The value of the U.S. dollar has strengthened considerably through 2015. The dollar's upward rise is projected to continue, with some experts forecasting parity between the dollar and euro before the year's end. While that may sound like a good thing, a strong dollar doesn't necessarily benefit the U.S. economy. In fact, many industries are facing serious head winds due to the strong greenback, and many large corporations have cited a strong dollar as a reason for poor earnings in recent quarters. Many corporations in the retail sector, in particular, have blamed the strong dollar for poor results. There are two big reasons a strong dollar is hurting certain retailers. 
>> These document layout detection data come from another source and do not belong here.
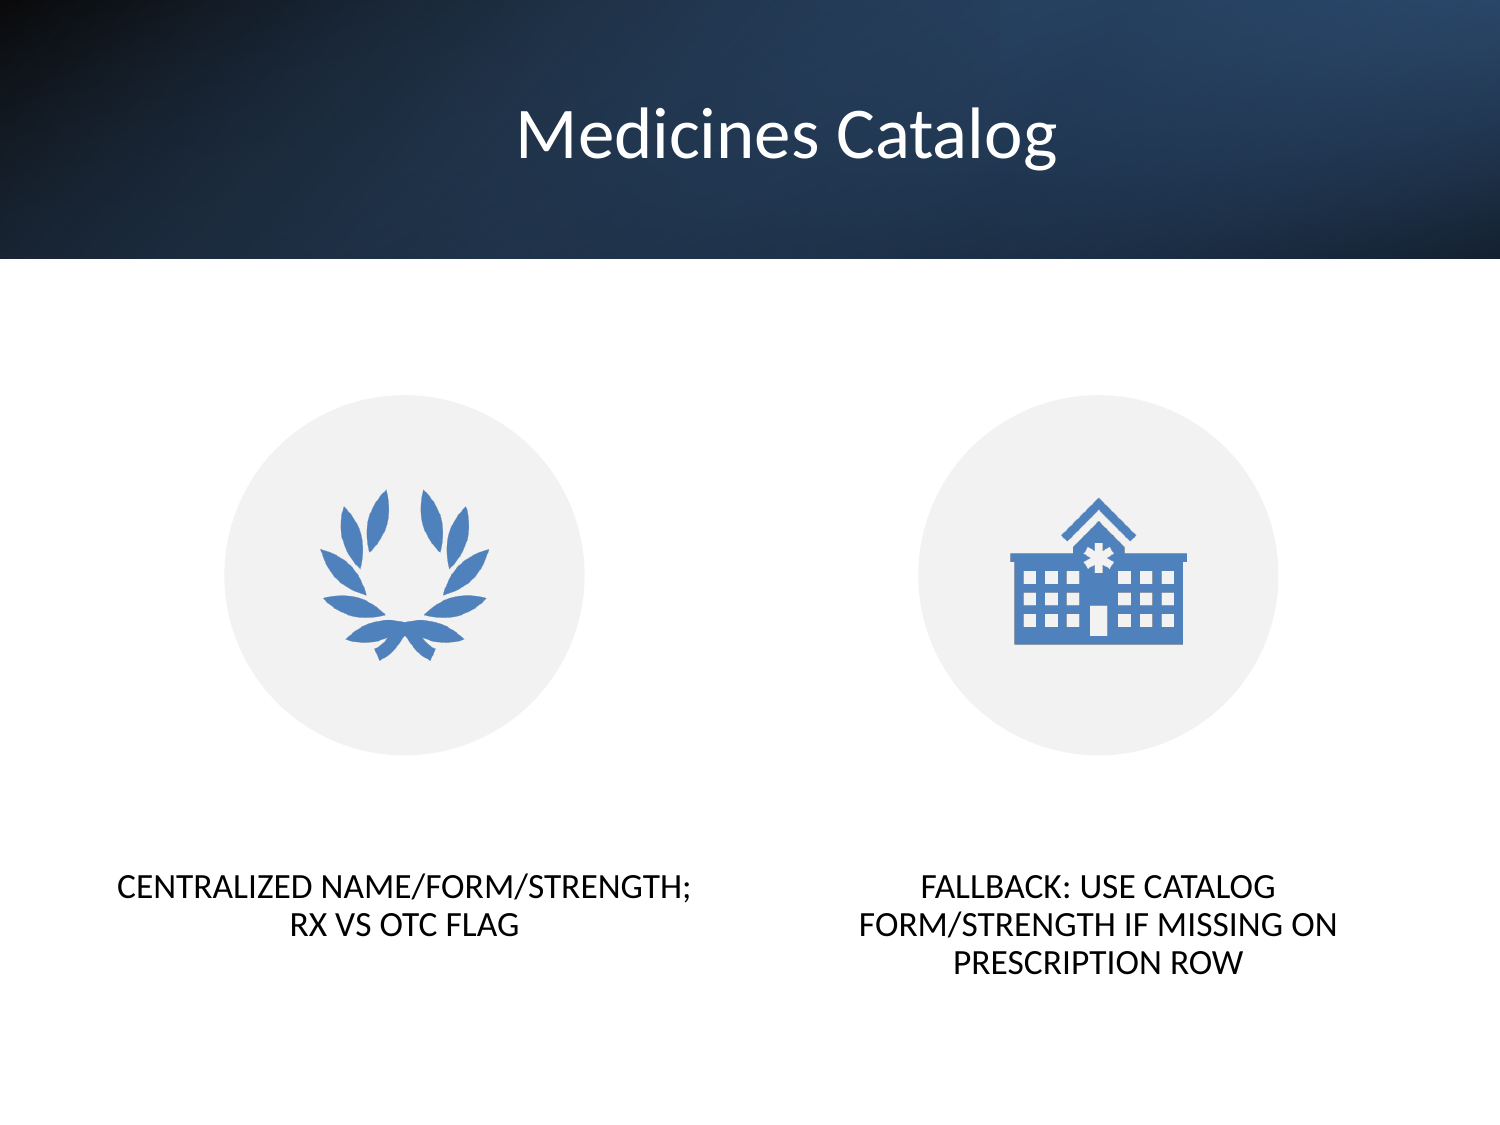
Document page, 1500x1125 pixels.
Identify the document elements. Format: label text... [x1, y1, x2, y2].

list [78, 346, 1424, 1035]
text_box [0, 261, 1500, 1125]
text_box [0, 0, 1500, 261]
title Medicines Catalog [168, 57, 1405, 202]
Earnings of Multi-National Retailers

Multi-national chains, such as Wal-Mart Inc. (WMT) and KFC parent company Yum! Brands Inc. (YUM), have relied on international sales to boost growth over the years. After these chains saturated most U.S. markets, they opened new locations abroad to keep growing. Now, due to the strong dollar, that decision is coming back to haunt them.  

Multi-national chains earn sales all over the globe, yet they account for those sales in the United States. When the dollar is strong, retailers with many overseas locations will suffer a large foreign exchange hit. How much of a difference can this currency impact make? Wal-Mart's first quarter results were impacted dramatically—a full four cents were shaved off earnings, and sales growth slid from a 4.5% gain to a 0.6% loss on currency effects alone. The dollar single handedly hurt Wal-Mart's quarter and it will continue to impact Wal-Mart's year; even retailers who are only modestly impacted will also, likely, use the strong dollar scapegoat for poor earnings throughout 2015. (Related: What do the terms weak dollar and strong dollar mean?)
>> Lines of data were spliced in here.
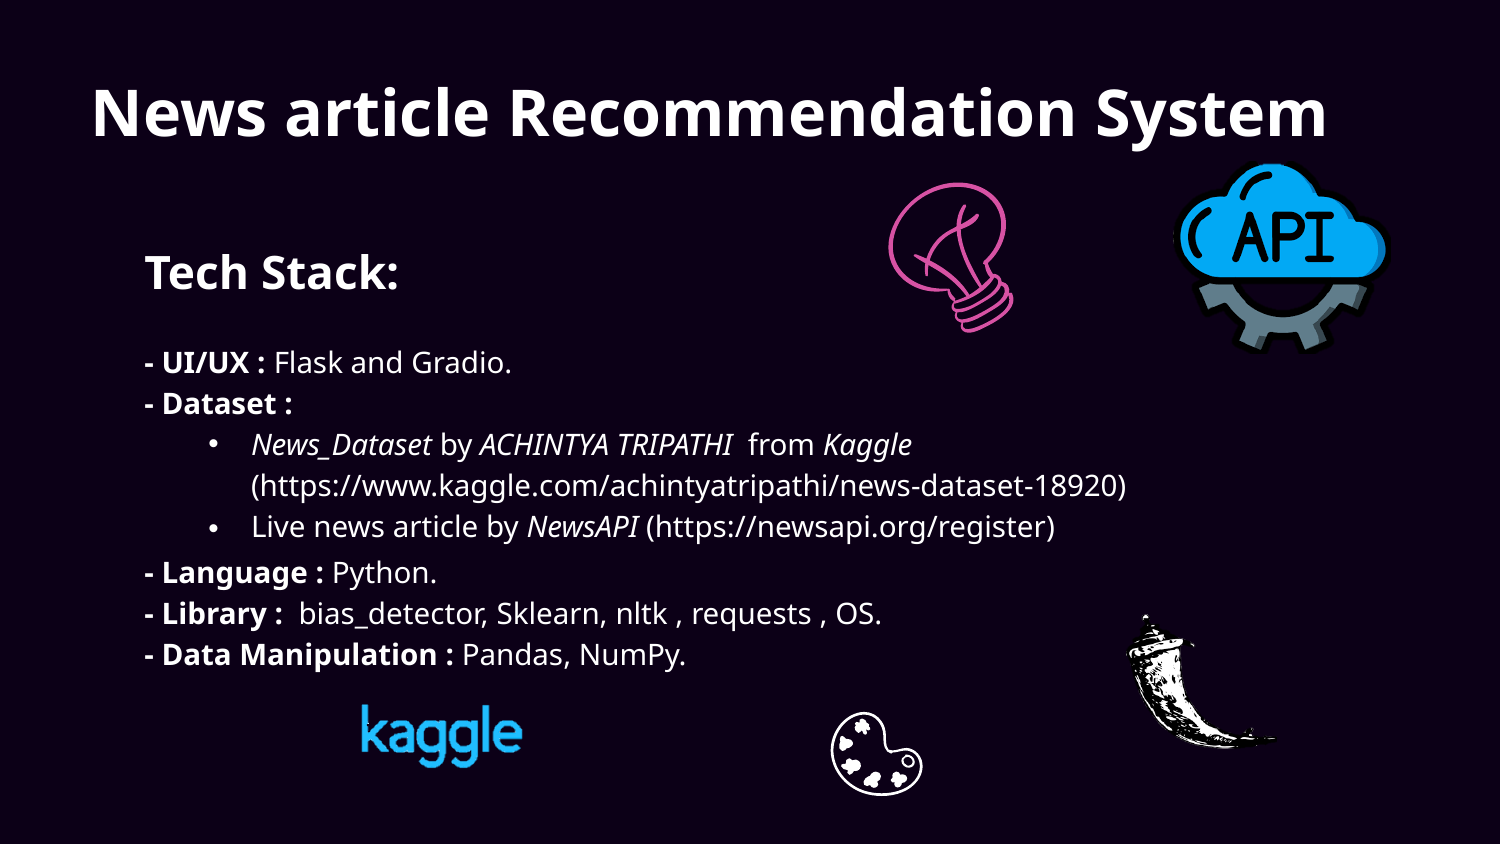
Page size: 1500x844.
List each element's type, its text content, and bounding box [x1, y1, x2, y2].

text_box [829, 711, 926, 797]
list Tech Stack: - UI/UX : Flask and Gradio. - Dataset : News_Dataset by ACHINTYA TRIPATHI from Kaggle (https://www.kaggle.com/achintyatripathi/news-dataset-18920) Live news article by NewsAPI (https://newsapi.org/register) - Language : Python. - Library : bias_detector, Sklearn, nltk , requests , OS. - Data Manipulation : Pandas, NumPy. [108, 219, 1459, 742]
text_box [888, 182, 1014, 333]
picture [1173, 147, 1393, 366]
picture [1126, 604, 1278, 756]
title News article Recommendation System [45, 40, 1375, 165]
picture [308, 673, 576, 793]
The biggest impact that the strong dollar is having on retail is via tourism. Upscale retailers rely on tourists to shop in their U.S.-based stores; the strong dollar has made vacationing in the United States too pricey for many international tourists, which is killing the bottom line of specialty retailers.
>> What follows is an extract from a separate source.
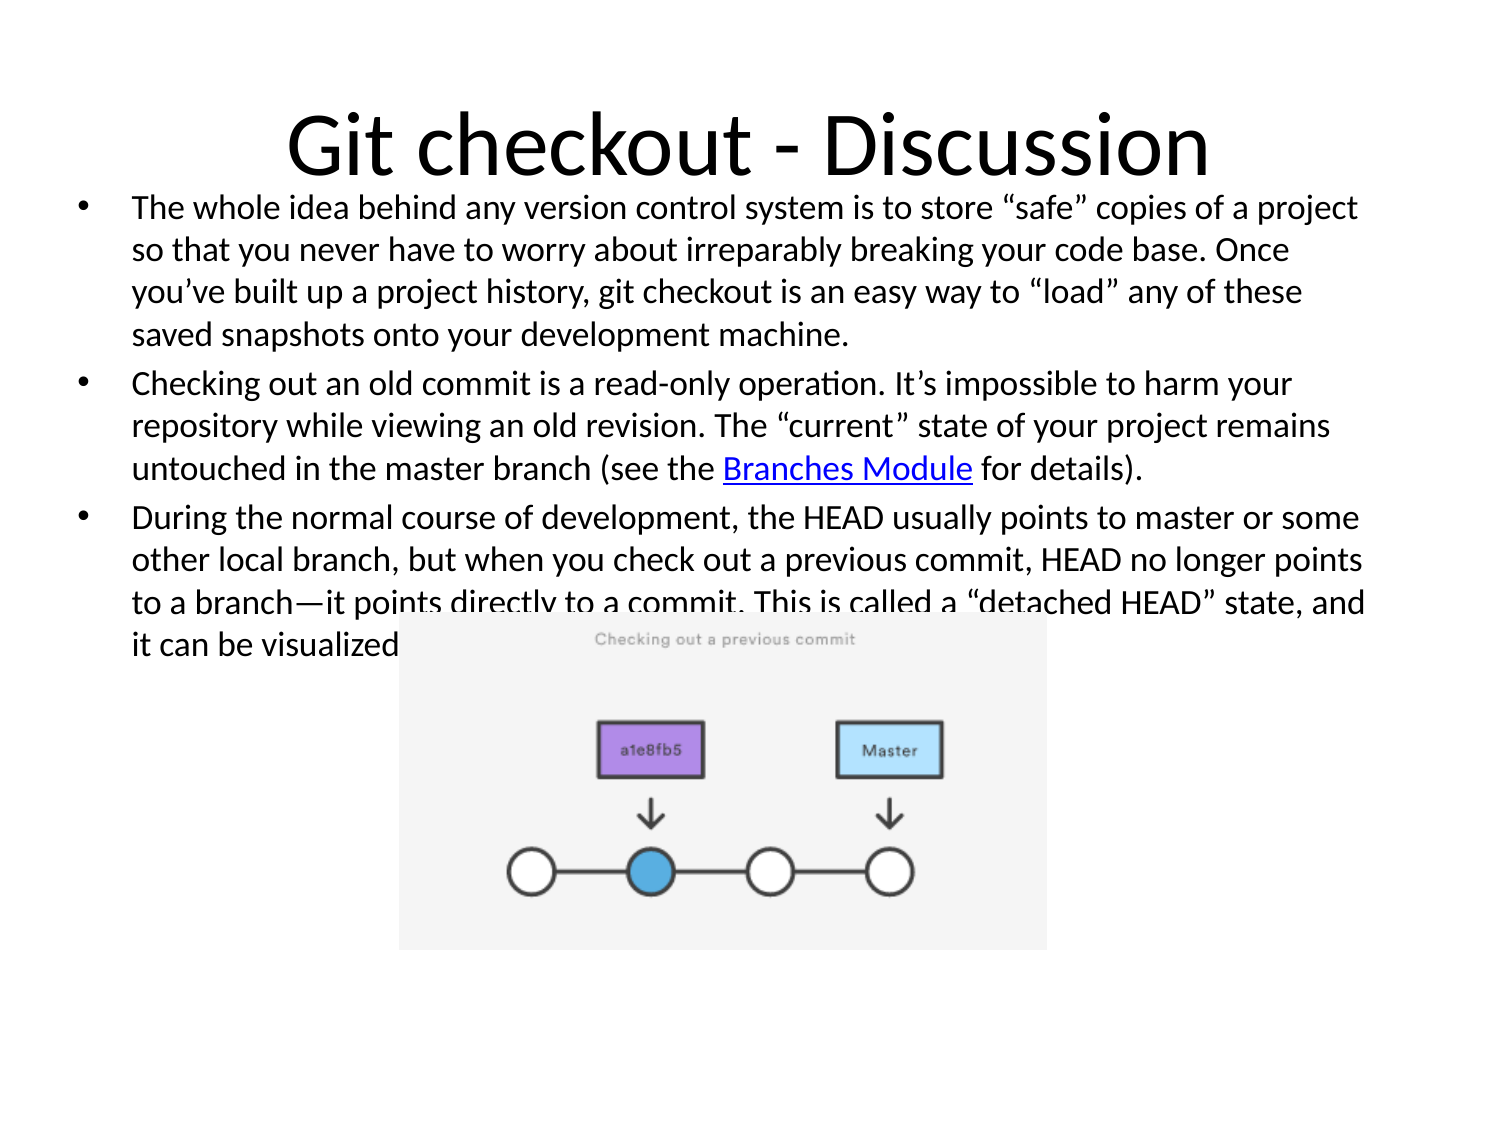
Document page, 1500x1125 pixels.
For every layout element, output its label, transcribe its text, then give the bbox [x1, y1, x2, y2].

title Git checkout - Discussion [75, 45, 1425, 233]
picture [399, 612, 1048, 951]
list The whole idea behind any version control system is to store “safe” copies of a project so that you never have to worry about irreparably breaking your code base. Once you’ve built up a project history, git checkout is an easy way to “load” any of these saved snapshots onto your development machine. Checking out an old commit is a read-only operation. It’s impossible to harm your repository while viewing an old revision. The “current” state of your project remains untouched in the master branch (see the Branches Module for details). During the normal course of development, the HEAD usually points to master or some other local branch, but when you check out a previous commit, HEAD no longer points to a branch—it points directly to a commit. This is called a “detached HEAD” state, and it can be visualized as the following: [62, 176, 1388, 688]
Take Tiffany & Co. (TIF), as an example. The jeweler has said that "nearly one-quarter of its U.S. sales and more than 40% of sales at its flagship Fifth Avenue store in Manhattan come from foreign tourists." That single landmark store, which is a huge tourist attraction, generates $1 of revenue for every $12 Tiffany earns. The strong dollar has meant fewer tourists, which has led to weaker revenues and earnings for Tiffany this year. 

Tiffany, in particular, is hit with both impacts of the strong dollar; it's a multi-national chain and it relies on tourists to visit its U.S. stores. This is the case for many luxury retailers like Coach, Michael Kors and Ralph Lauren. A general rule of thumb is that retailers who are more "U.S. based," meaning they have little or no international operations and do not rely on international tourists for U.S. sales, are less vulnerable to a strong dollar. (Related: Best Places To Go On A Strong Dollar In 2015.)

The Bottom Line

While a strong U.S. dollar can hurt certain U.S. retailers, it is important to remember that its impacts are often short lived. Currency values fluctuate constantly, and an otherwise strong retailer can have a few bad quarters just because of them. Retail investors must determine if a retailers poor performance is actually due to the strong dollar, or if an executive team is simply blaming the dollar for their own shortcomings.

Before considering a multi-national retail stock, consider whether or not the retailer is still in good financial condition and whether or not performance (sales, same-store sales and earnings) is strong when the impact of currency is excluded. In some cases, when an otherwise strong retailer's stock is punished solely on the impact of currency, a buying opportunity may exist. The key for retail stock investors is to have a long-term outlook; you must be willing to ride out currency related gyrations over the long-haul.